• PROBLEMS TO WORK ON:
[1] In the stretch of the election passage from "Otzma railed at" through "for the party.", swap "Otzma" for "Otzma Yehudit" and write that stretch out again.
[2] According to the election passage, why did Netanyahu push New Right to let Otzma onto the joint ticket? Answer in one to three sentences.

• TEXT:

= = = = = = =

In the run-up to this week’s deadline, smaller parties both to the right and left of the political spectrum created mergers to ensure that the factions would cross the 3.25 percent electoral threshold, which is approximately 200,000 votes and equivalent to four Knesset seats. All votes for parties that fail to cross the threshold are simply discarded prior to the distribution of mandates.

In a tension-filled hustle to the submission deadline, three out the four smaller right-wing nationalist parties came together in a technical alliance, while jettisoning the fourth faction, which is now unlikely to cross the electoral threshold. The New Right Party led by Naftali Bennett and Ayelet Shaked joined forces with the Jewish Home faction, led by Rafi Peretz, and the National Union faction, led by Bezalel Smotrich. The alignment is similar to that of the September elections.

Forced to run on its own, the Otzma Yehudit Party—considered the most radical of the small parties—received only 80,000 votes in the September, equivalent to nearly two Knesset mandates, but well short of the minimum needed to enter parliament.

While Otzma had already formed an alliance with Jewish Home in the weeks leading up to the deadline, Peretz dissolved the two-party alliance to join New Right and National Union. New Right refused to allow Otzma on the joint ticket, despite pressure from Netanyahu, who sought to ensure that no right-wing votes would be discarded in the upcoming election.

Otzma railed at Jewish Home for breaking its arrangement, as well as the other right-wing factions that excluded it. Its leader, Itamar Ben-Gvir, said following the announcement that “the religious Zionist movement has reached a new low. We did everything possible for there to be total unity, including giving up on spots higher on the list.”

Otzma is now running alone, but is being pressured by Netanyahu to drop out of the race in order to ensure that tens of thousands of right-wing voters will not vote for the party.

= = = = = = =

• RECORDED DATA:

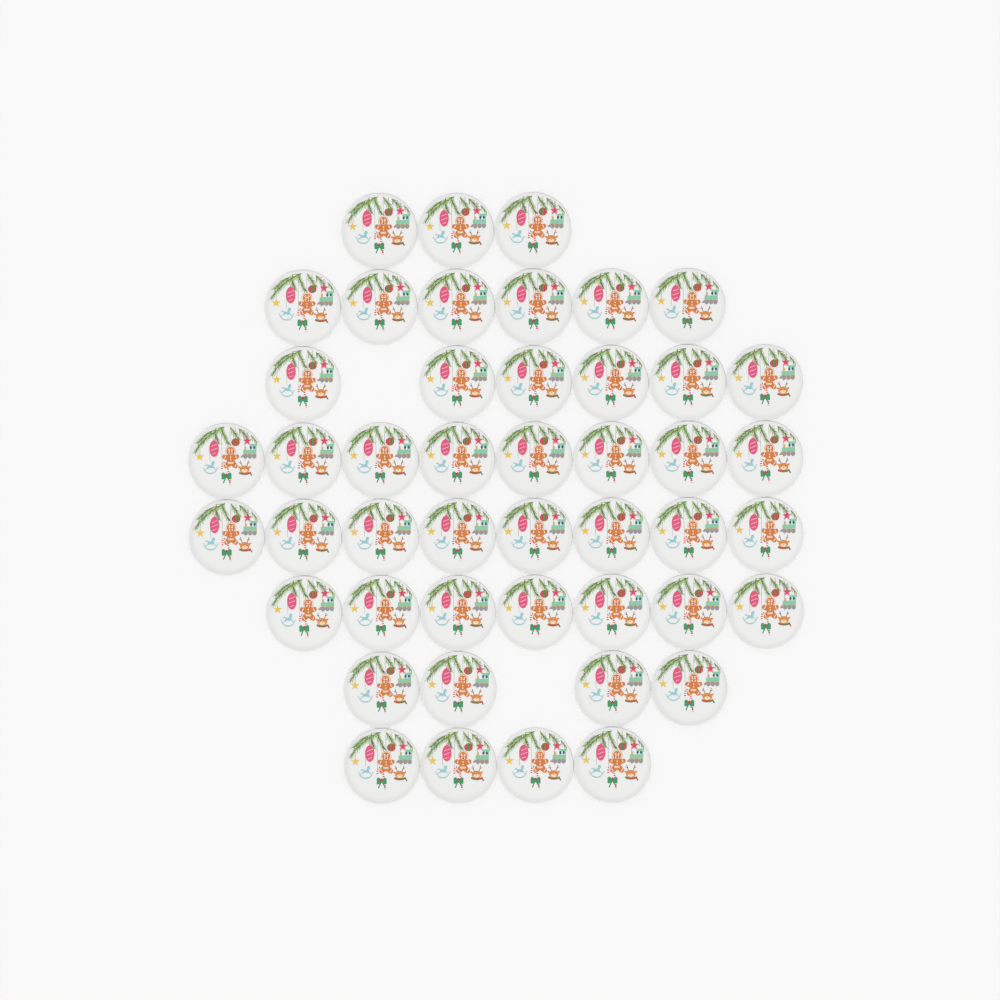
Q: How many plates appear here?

= = = = = = =

• TASK SOLUTIONS:
[1]
Otzma Yehudit railed at Jewish Home for breaking its arrangement, as well as the other right-wing factions that excluded it. Its leader, Itamar Ben-Gvir, said following the announcement that “the religious Zionist movement has reached a new low. We did everything possible for there to be total unity, including giving up on spots higher on the list.”

Otzma Yehudit is now running alone, but is being pressured by Netanyahu to drop out of the race in order to ensure that tens of thousands of right-wing voters will not vote for the party.

[2] Netanyahu wanted to ensure that no right-wing votes would be discarded in the upcoming election. Votes for any party that fails to cross the 3.25 percent threshold are thrown out before mandates are distributed. Otzma, left to run on its own, was unlikely to cross that threshold.